[Cover Image: Caroline Bennett]

“Why would I have someone paying $700 when I can make $2,200 to $3,000 a month. Long-term rentals around here are hard to find and when you do, they want $1,000 per room and no one making $10 an hour can afford that. It’s tough for the town, and its going to be way tougher before it gets better.” -Breck local Jennifer Dahir-Kanehl

If you live in a mountain town deemed desirable for tourism you may have noticed a revolution in the housing market over the last few years….its called AirBnB. If you’re a second homeowner you love it. If you’re a struggling ski bum– it’s the bane of your existence.

The Denver Post did an excellent bit of reporting on the explosive trajectory of short-term vacation rentals in Colorado ski country and its effects on local communities. The boom in this newish type of rental has generated record amounts of income for homeowners and tax revenue for municipalities. The negative result is that the same increased demand has driven long term lease rates upwards by an astronomical amount.

Here’s how fast Airbnb is growning:

Airbnb guests in Colorado ski country nearly doubled over the 2015-16 season, along with the earnings by hosts. Over 121,000 visitors booked Airbnb homes in Avon, Breckenridge, Copper Mountain, Crested Butte, Dillon, Frisco, Keystone, Steamboat Springs, Telluride and Vail over this ski season. Statistics provided by Airbnb report that about 2,800 homeowners — a majority of them women — netted $32 million from those visitors, doubling from the previous season total.

73 year old Lois Montague and her 78 year old husband, Kent, are examples of how the short-term rental market can benefit locals as they decided to rent out their ground-floor, two-bedroom apartment in the house they built 20 years ago just outside Breckenridge. They were looking to pad their retirement income and ended up booking it nearly every night this winter, affording them both epic triple digit ski day seasons (life goals).

SUPPLIED INFORMATION:
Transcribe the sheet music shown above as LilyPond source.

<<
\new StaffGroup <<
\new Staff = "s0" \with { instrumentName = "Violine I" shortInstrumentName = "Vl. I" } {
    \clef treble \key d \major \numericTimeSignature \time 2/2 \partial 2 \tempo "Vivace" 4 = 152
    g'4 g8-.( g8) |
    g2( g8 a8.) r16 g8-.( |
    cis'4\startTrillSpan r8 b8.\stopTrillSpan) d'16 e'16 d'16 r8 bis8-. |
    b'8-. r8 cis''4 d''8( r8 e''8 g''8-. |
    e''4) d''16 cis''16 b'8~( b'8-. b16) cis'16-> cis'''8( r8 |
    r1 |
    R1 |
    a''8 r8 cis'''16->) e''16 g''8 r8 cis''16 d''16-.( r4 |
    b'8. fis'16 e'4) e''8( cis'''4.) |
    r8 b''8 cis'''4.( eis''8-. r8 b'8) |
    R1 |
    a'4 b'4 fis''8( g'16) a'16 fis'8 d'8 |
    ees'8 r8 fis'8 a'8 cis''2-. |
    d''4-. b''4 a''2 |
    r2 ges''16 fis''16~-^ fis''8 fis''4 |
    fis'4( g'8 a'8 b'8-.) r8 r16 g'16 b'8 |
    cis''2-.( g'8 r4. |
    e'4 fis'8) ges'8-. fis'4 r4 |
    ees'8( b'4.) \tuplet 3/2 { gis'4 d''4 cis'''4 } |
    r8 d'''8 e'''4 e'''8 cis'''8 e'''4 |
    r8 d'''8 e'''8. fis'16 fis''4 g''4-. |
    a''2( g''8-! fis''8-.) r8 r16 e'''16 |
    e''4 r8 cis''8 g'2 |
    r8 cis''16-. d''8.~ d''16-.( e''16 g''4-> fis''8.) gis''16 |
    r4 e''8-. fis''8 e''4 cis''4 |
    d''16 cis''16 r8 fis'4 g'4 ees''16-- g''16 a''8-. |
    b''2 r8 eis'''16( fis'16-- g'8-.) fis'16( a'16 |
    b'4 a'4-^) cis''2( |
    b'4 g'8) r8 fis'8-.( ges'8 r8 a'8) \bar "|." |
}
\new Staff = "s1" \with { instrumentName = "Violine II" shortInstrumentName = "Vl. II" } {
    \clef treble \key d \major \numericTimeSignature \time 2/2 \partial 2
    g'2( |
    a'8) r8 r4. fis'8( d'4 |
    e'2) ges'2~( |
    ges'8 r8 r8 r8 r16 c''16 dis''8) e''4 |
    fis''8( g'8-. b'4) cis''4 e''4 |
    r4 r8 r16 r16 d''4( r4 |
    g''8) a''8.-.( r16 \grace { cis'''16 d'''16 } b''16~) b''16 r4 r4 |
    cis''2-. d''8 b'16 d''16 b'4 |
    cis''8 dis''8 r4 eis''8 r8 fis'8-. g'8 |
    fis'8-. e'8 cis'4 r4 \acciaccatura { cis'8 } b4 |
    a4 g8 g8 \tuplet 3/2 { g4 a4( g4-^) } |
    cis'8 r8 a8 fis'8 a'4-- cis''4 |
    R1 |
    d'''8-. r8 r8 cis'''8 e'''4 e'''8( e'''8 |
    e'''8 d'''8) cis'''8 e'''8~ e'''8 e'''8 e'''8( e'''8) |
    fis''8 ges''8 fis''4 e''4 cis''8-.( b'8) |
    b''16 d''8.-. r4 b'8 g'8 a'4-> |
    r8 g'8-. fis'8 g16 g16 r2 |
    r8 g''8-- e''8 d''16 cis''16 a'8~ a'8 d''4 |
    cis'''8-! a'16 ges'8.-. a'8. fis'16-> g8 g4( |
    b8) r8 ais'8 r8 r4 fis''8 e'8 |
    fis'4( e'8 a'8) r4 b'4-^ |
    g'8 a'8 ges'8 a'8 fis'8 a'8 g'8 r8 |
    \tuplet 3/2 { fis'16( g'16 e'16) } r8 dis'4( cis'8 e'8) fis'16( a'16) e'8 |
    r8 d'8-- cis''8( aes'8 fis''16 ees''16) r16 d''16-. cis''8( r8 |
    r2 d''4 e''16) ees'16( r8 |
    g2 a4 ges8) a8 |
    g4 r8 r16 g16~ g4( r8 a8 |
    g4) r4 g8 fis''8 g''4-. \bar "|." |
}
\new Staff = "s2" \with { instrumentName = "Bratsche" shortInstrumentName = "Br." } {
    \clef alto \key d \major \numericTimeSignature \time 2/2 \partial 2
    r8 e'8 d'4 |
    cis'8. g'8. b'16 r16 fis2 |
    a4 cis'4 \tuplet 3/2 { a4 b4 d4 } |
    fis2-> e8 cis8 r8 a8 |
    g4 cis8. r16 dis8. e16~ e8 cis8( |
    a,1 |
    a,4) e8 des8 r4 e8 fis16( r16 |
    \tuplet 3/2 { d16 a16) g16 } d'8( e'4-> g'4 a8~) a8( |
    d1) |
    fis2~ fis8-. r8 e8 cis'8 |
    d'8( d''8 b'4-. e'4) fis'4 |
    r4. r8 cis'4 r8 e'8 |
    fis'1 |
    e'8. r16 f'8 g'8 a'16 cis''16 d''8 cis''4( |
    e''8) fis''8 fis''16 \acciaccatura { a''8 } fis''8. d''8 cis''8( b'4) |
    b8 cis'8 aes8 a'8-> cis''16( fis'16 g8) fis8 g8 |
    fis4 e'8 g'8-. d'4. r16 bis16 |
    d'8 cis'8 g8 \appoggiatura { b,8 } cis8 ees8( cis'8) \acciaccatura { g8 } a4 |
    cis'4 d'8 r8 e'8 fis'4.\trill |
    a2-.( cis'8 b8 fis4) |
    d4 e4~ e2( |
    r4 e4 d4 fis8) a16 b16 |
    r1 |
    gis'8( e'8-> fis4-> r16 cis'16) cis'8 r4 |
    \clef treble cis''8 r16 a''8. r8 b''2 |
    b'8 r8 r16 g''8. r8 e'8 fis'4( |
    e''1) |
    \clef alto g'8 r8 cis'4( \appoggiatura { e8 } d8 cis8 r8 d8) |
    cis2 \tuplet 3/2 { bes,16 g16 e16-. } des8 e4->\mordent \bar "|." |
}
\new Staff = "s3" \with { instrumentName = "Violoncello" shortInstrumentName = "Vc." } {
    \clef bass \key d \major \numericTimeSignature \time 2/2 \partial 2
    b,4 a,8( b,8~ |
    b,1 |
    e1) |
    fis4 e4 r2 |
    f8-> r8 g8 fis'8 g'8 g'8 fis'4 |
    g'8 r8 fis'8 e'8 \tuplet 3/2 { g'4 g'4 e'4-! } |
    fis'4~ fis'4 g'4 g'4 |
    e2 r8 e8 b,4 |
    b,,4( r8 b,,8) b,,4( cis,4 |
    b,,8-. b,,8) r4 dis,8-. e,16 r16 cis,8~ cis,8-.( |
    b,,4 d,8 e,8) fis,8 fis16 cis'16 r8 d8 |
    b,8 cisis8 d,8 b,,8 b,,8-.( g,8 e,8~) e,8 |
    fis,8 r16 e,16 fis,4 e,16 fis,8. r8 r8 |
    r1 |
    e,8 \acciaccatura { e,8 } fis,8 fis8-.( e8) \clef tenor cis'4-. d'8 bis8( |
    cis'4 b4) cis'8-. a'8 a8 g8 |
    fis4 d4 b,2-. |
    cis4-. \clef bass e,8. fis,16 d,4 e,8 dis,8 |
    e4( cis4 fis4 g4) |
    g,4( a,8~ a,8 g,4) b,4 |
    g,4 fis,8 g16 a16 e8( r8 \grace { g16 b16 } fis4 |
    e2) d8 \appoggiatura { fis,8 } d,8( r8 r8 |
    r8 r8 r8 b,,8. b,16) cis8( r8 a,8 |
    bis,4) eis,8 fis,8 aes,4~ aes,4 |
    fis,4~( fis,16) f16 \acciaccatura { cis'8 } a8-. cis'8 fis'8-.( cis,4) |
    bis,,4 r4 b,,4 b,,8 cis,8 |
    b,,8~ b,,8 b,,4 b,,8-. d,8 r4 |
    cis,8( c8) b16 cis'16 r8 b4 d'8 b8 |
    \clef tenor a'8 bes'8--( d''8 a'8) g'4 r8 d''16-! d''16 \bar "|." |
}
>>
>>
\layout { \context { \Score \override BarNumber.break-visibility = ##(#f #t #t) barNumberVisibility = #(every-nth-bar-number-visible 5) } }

TO DO:
(a) In the article on Airbnb in Colorado ski towns, how much did about 2,800 homeowners net from Airbnb visitors?
(b) Copy out the part of the article on Airbnb in Colorado ski towns starting with "If you live" and going on through "of your existence.".

ANSWERS BY TASK:
(a) $32 million

(b)
If you live in a mountain town deemed desirable for tourism you may have noticed a revolution in the housing market over the last few years….its called AirBnB. If you’re a second homeowner you love it. If you’re a struggling ski bum– it’s the bane of your existence.